[Try it]
Only one stretch of the data should be retyped: the lines from the line containing "Copyright © 2010-2026" through the line containing "Blossom Blast Saga". Keep pictures out of it.

[Record set]
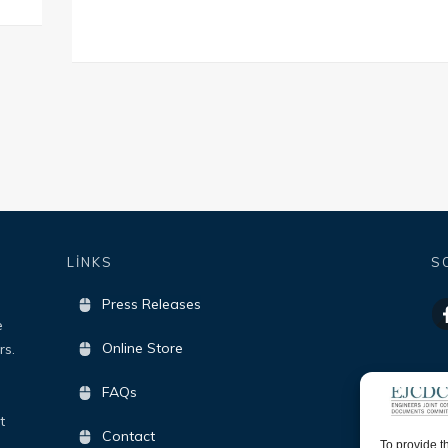
LİNKS
S
Press Releases
e
Online Store
rs.
FAQs
t
Contact
To provide t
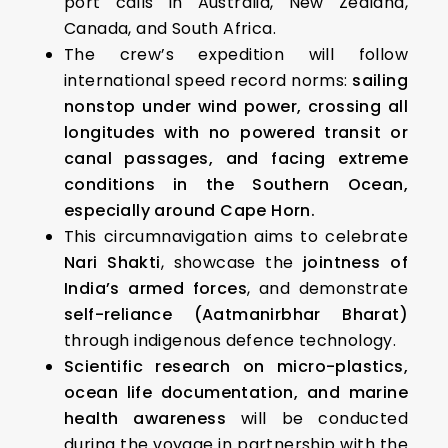
port calls in Australia, New Zealand,
Canada, and South Africa.
The crew’s expedition will follow
international speed record norms:
sailing
nonstop under wind power, crossing all
longitudes with no powered transit or
canal passages, and facing extreme
conditions in the Southern Ocean,
especially around Cape Horn.
This circumnavigation aims to celebrate
Nari Shakti
, showcase the
jointness of
India’s armed forces
, and demonstrate
self-reliance (Aatmanirbhar Bharat)
through indigenous defence technology.
Scientific research on micro-plastics,
ocean life documentation, and marine
health awareness
will be conducted
during the voyage in partnership with the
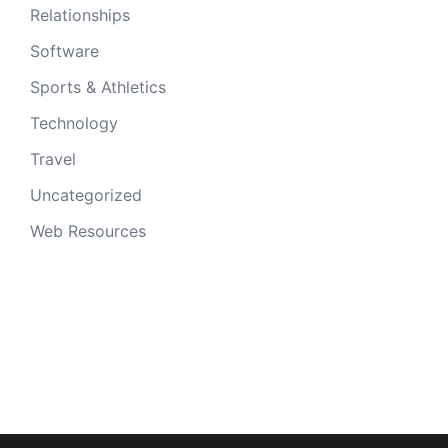
Relationships
Software
Sports & Athletics
Technology
Travel
Uncategorized
Web Resources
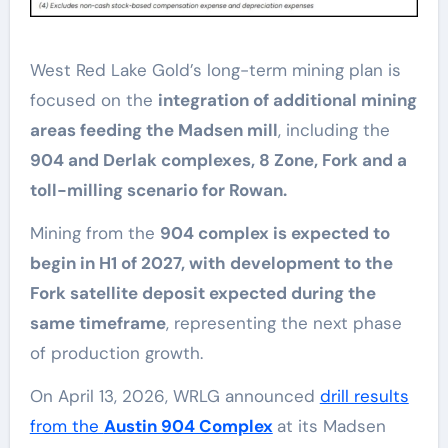
West Red Lake Gold’s long-term mining plan is
focused on the
integration of additional mining
areas feeding the Madsen mill
, including the
904 and Derlak complexes, 8 Zone, Fork and a
toll-milling scenario for Rowan.
Mining from the
904 complex is expected to
begin in H1 of 2027, with development to the
Fork satellite deposit expected during the
same timeframe
, representing the next phase
of production growth.
On April 13, 2026, WRLG announced
drill results
from the
Austin 904 Complex
at its Madsen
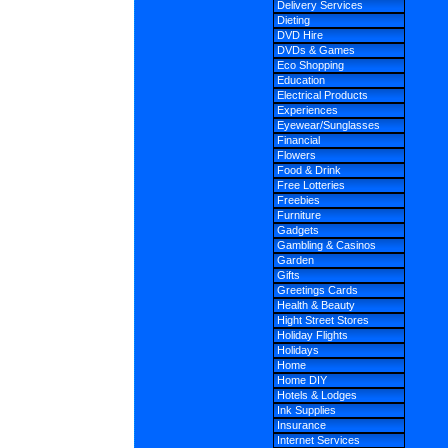
Delivery Services
Dieting
DVD Hire
DVDs & Games
Eco Shopping
Education
Electrical Products
Experiences
Eyewear/Sunglasses
Financial
Flowers
Food & Drink
Free Lotteries
Freebies
Furniture
Gadgets
Gambling & Casinos
Garden
Gifts
Greetings Cards
Health & Beauty
Hight Street Stores
Holiday Flights
Holidays
Home
Home DIY
Hotels & Lodges
Ink Supplies
Insurance
Internet Services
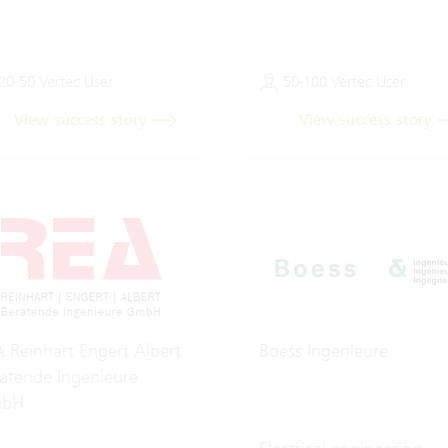
20-50 Vertec User
50-100 Vertec User
View success story
View success story
 Reinhart Engert Albert
Boess Ingenieure
atende Ingenieure
bH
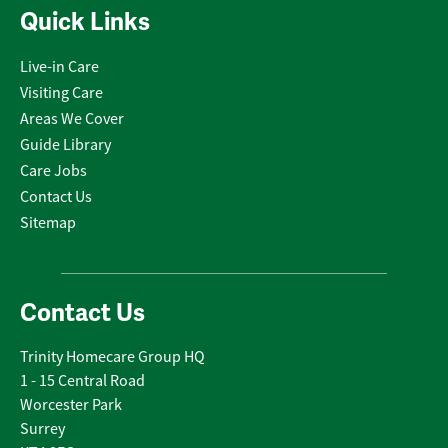
Quick Links
Live-in Care
Visiting Care
Areas We Cover
Guide Library
Care Jobs
Contact Us
Sitemap
Contact Us
Trinity Homecare Group HQ
1 - 15 Central Road
Worcester Park
Surrey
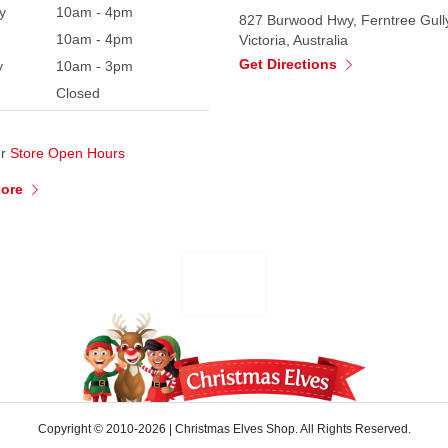
y
10am - 4pm
827 Burwood Hwy, Ferntree Gull
10am - 4pm
Victoria, Australia
Get Directions
y
10am - 3pm
Closed
ur
Store Open Hours
More
Copyright © 2010-2026
|
Christmas Elves Shop. All Rights Reserved.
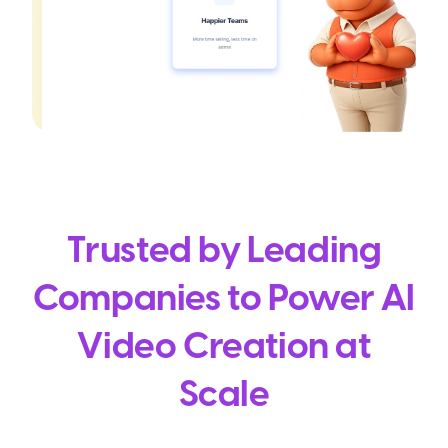
Trusted by Leading
Companies to Power AI
Video Creation at
Scale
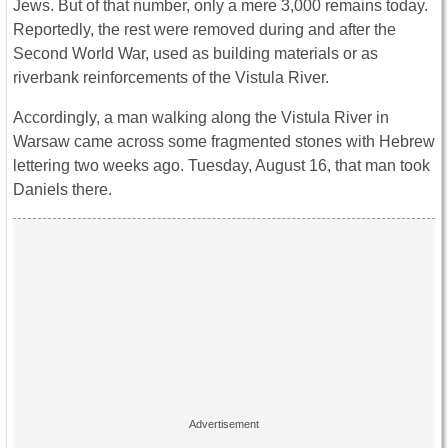
Jews. But of that number, only a mere 3,000 remains today.
Reportedly, the rest were removed during and after the
Second World War, used as building materials or as
riverbank reinforcements of the Vistula River.
Accordingly, a man walking along the Vistula River in
Warsaw came across some fragmented stones with Hebrew
lettering two weeks ago. Tuesday, August 16, that man took
Daniels there.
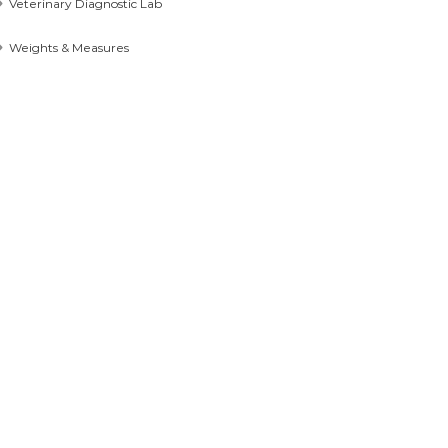
Veterinary Diagnostic Lab
Weights & Measures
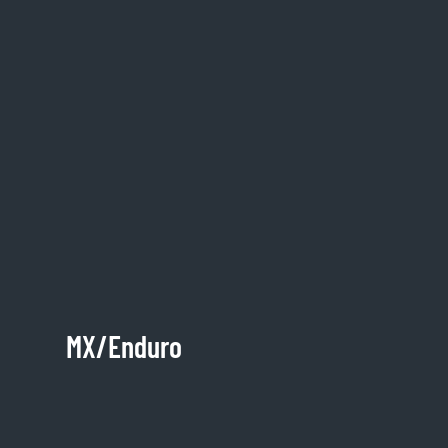
MX/Enduro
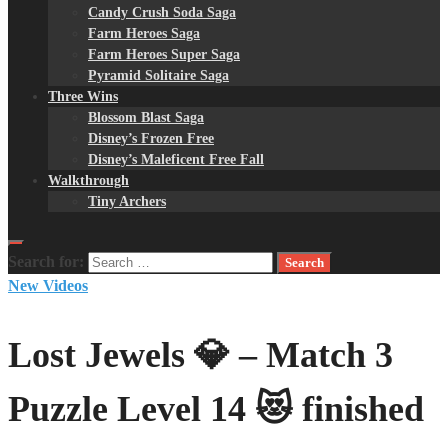
Candy Crush Soda Saga
Farm Heroes Saga
Farm Heroes Super Saga
Pyramid Solitaire Saga
Three Wins
Blossom Blast Saga
Disney’s Frozen Free
Disney’s Maleficent Free Fall
Walkthrough
Tiny Archers
Search for:
New Videos
Lost Jewels 💎 – Match 3
Puzzle Level 14 😻 finished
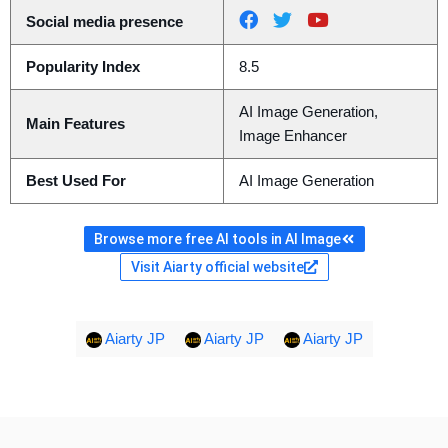
Social media presence
Popularity Index
8.5
AI Image Generation,
Main Features
Image Enhancer
Best Used For
AI Image Generation
Browse more free AI tools in AI Image
Visit Aiarty official website
Aiarty JP
Aiarty JP
Aiarty JP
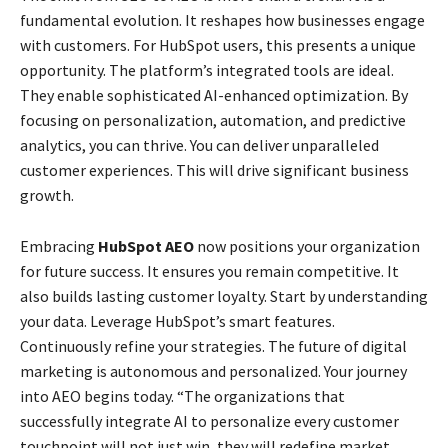
fundamental evolution. It reshapes how businesses engage
with customers. For HubSpot users, this presents a unique
opportunity. The platform’s integrated tools are ideal.
They enable sophisticated AI-enhanced optimization. By
focusing on personalization, automation, and predictive
analytics, you can thrive. You can deliver unparalleled
customer experiences. This will drive significant business
growth.
Embracing
HubSpot AEO
now positions your organization
for future success. It ensures you remain competitive. It
also builds lasting customer loyalty. Start by understanding
your data. Leverage HubSpot’s smart features.
Continuously refine your strategies. The future of digital
marketing is autonomous and personalized. Your journey
into AEO begins today. “The organizations that
successfully integrate AI to personalize every customer
touchpoint will not just win, they will redefine market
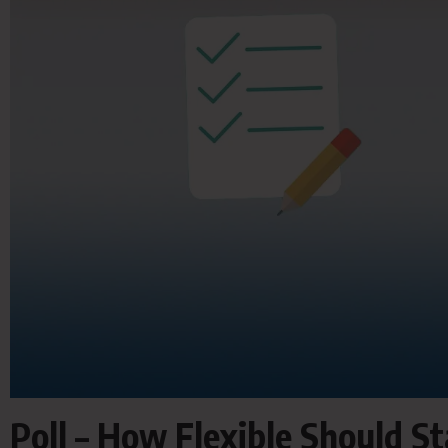
Poll – How Flexible Should S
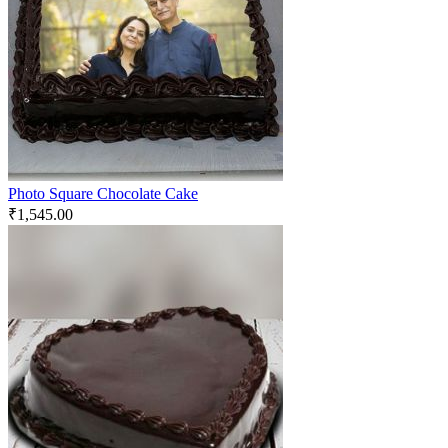
Photo Square Chocolate Cake
₹
1,545.00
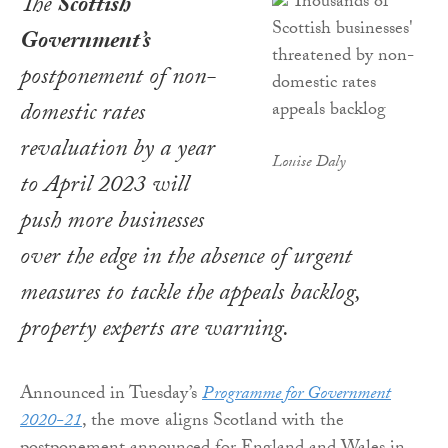
The
Scottish
Government’s
postponement of non-
domestic rates
revaluation by a year
Louise Daly
to April 2023 will
push more businesses
over the edge in the absence of urgent
measures to tackle the appeals backlog,
property experts are warning.
Announced in Tuesday’s
Programme for Government
2020-21
, the move aligns Scotland with the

[Exercise response]
Copyright © 2010-2026
|
Christmas Elves Shop. All Rights Reserved.
Trusted by Leading
Companies to Power AI
Video Creation at
Scale
Jews. But of that number, only a mere 3,000 remains today.
Reportedly, the rest were removed during and after the
Second World War, used as building materials or as
riverbank reinforcements of the Vistula River.
Accordingly, a man walking along the Vistula River in
Warsaw came across some fragmented stones with Hebrew
lettering two weeks ago. Tuesday, August 16, that man took
Daniels there.
Veterinary Diagnostic Lab
Weights & Measures
MX/Enduro
Candy Crush Soda Saga
Farm Heroes Saga
Farm Heroes Super Saga
Pyramid Solitaire Saga
Three Wins
Blossom Blast Saga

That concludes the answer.